Me pasé casi toda la tarde recorriendo las casas de Palisade situadas frente a la entrada del City College de Santa Teresa. Aparqué en una calle adyacente, cerca de un edificio de dos plantas, y seguí a pie. Debí de llamar a cincuenta puertas. Cuando tenía la suerte de encontrar a alguien en casa, explicaba la situación y mi necesidad de localizar a un testigo del accidente. Apenas mencionaba que tal vez tendría que prestar declaración a favor de la parte demandada. Hasta los ciudadanos con mayor sentido cívico son a veces reacios a comparecer en un juicio. Debido a los caprichos del sistema judicial, un testigo puede pasarse horas sentado en un frío corredor, y todo para que al final lo eximan porque las partes enfrentadas llegan a un acuerdo previo al juicio.

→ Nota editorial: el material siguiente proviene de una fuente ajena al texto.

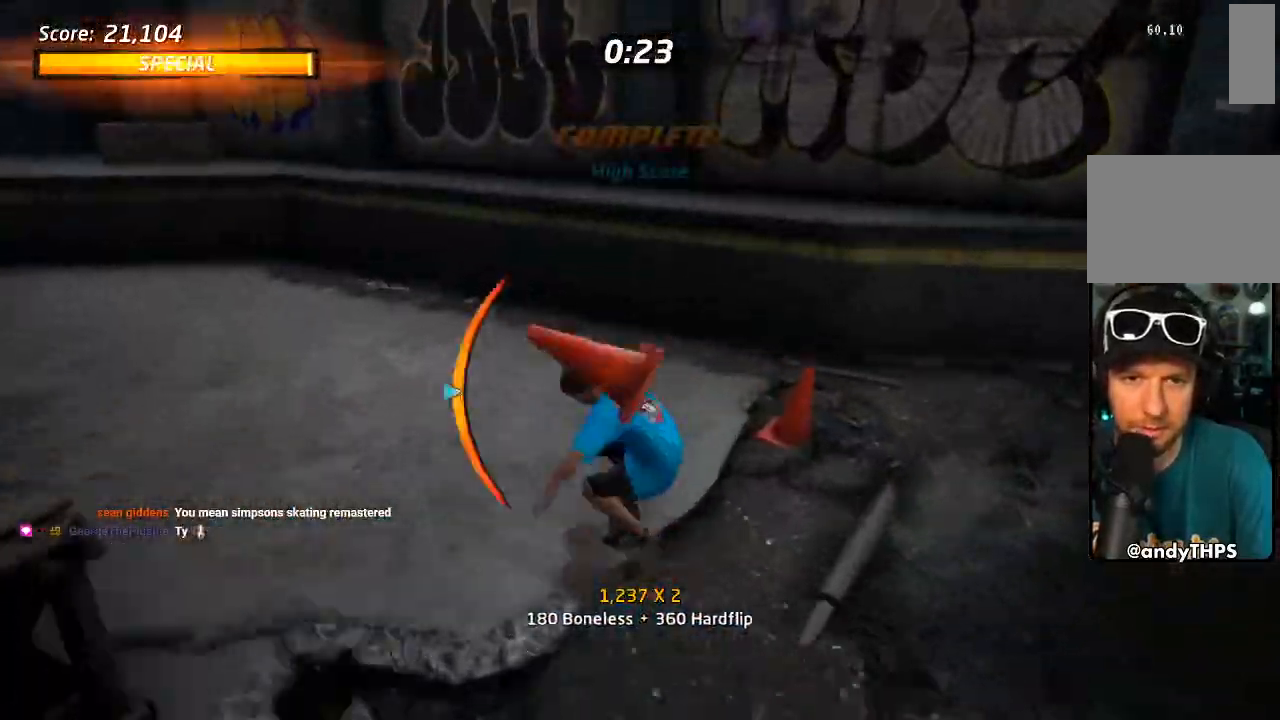
{"dt_ms": 500, "buttons": ["CROSS", "R2"], "left_stick": "center", "right_stick": "center", "events": [[17, "DPAD_UP", "up"], [33, "DPAD_LEFT", "down"], [83, "DPAD_DOWN", "down"], [133, "CROSS", "up"], [133, "TRIANGLE", "down"], [167, "DPAD_DOWN", "up"], [200, "DPAD_LEFT", "up"], [317, "CROSS", "down"], [317, "TRIANGLE", "up"], [400, "DPAD_UP", "down"], [417, "R2", "down"], [483, "DPAD_UP", "up"]]}
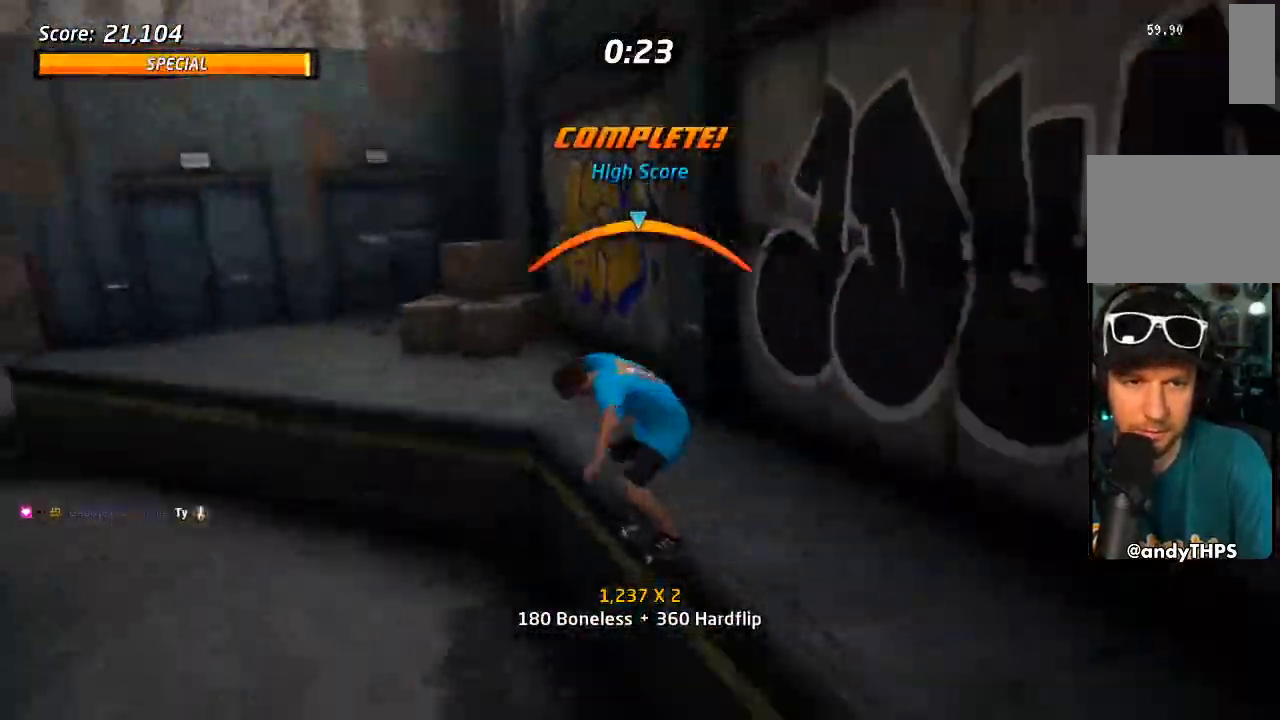
{"dt_ms": 500, "buttons": ["CROSS", "DPAD_RIGHT"], "left_stick": "center", "right_stick": "center"}
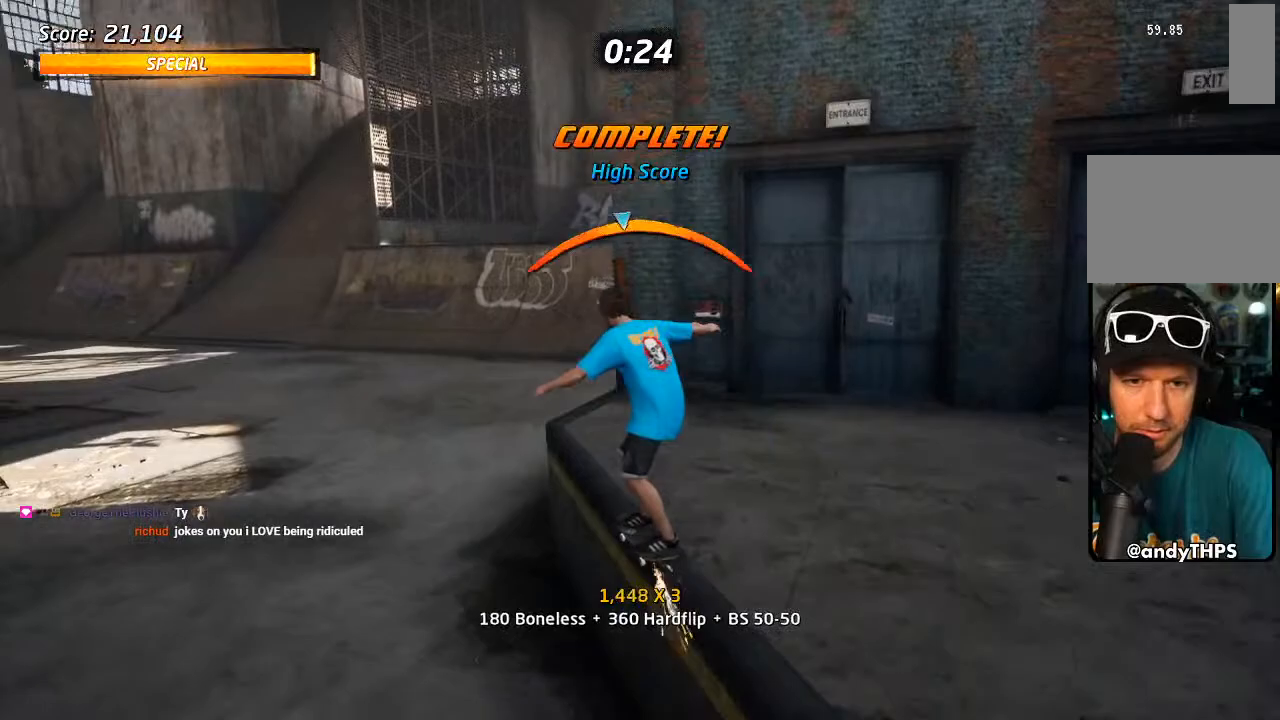
{"dt_ms": 500, "buttons": ["CROSS"], "left_stick": "center", "right_stick": "center", "events": [[50, "CROSS", "up"], [100, "CROSS", "down"], [117, "DPAD_RIGHT", "up"], [217, "CROSS", "up"], [317, "CROSS", "down"]]}
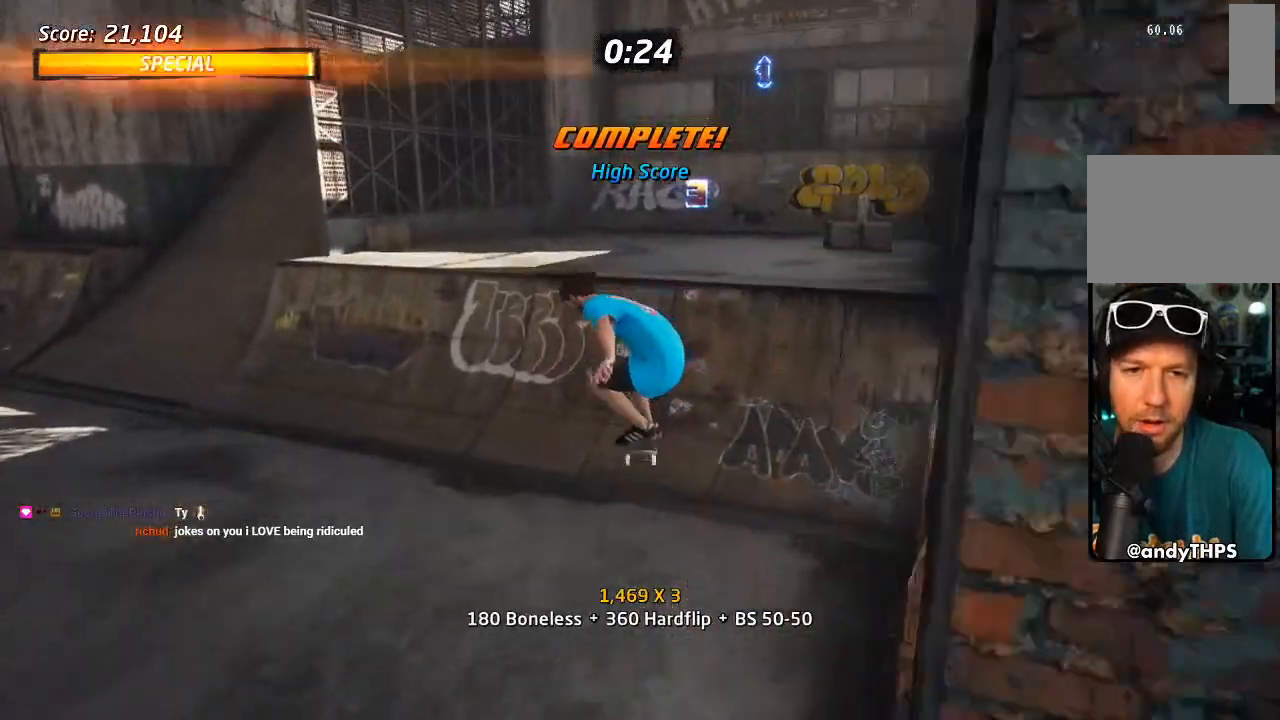
{"dt_ms": 500, "buttons": ["DPAD_UP", "DPAD_RIGHT"], "left_stick": "center", "right_stick": "center", "events": [[267, "DPAD_RIGHT", "down"], [383, "DPAD_RIGHT", "up"], [383, "DPAD_UP", "down"], [500, "CROSS", "up"], [500, "DPAD_RIGHT", "down"]]}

Al cabo de dos horas no había descubierto absolutamente nada. La mayoría de los vecinos con quienes hablé ni siquiera sabían nada del accidente, y ninguno de ellos había visto a un hombre que coincidiera con la descripción del testigo. Si no me abrían cuando llamaba, dejaba una octavilla en la puerta. También puse octavillas en numerosos postes de teléfono. Me planteé colocarlas además bajo las varillas de los limpiaparabrisas de los coches junto a los que pasaba, pero es una práctica molesta, y yo personalmente siempre las tiro. Lo que sí hice fue pegar una con celo en el banco de madera de la parada de autobús. Tal vez era ilegal utilizar una propiedad municipal con tales fines, pero pensé que si no les gustaba, siempre podían darme caza y matarme.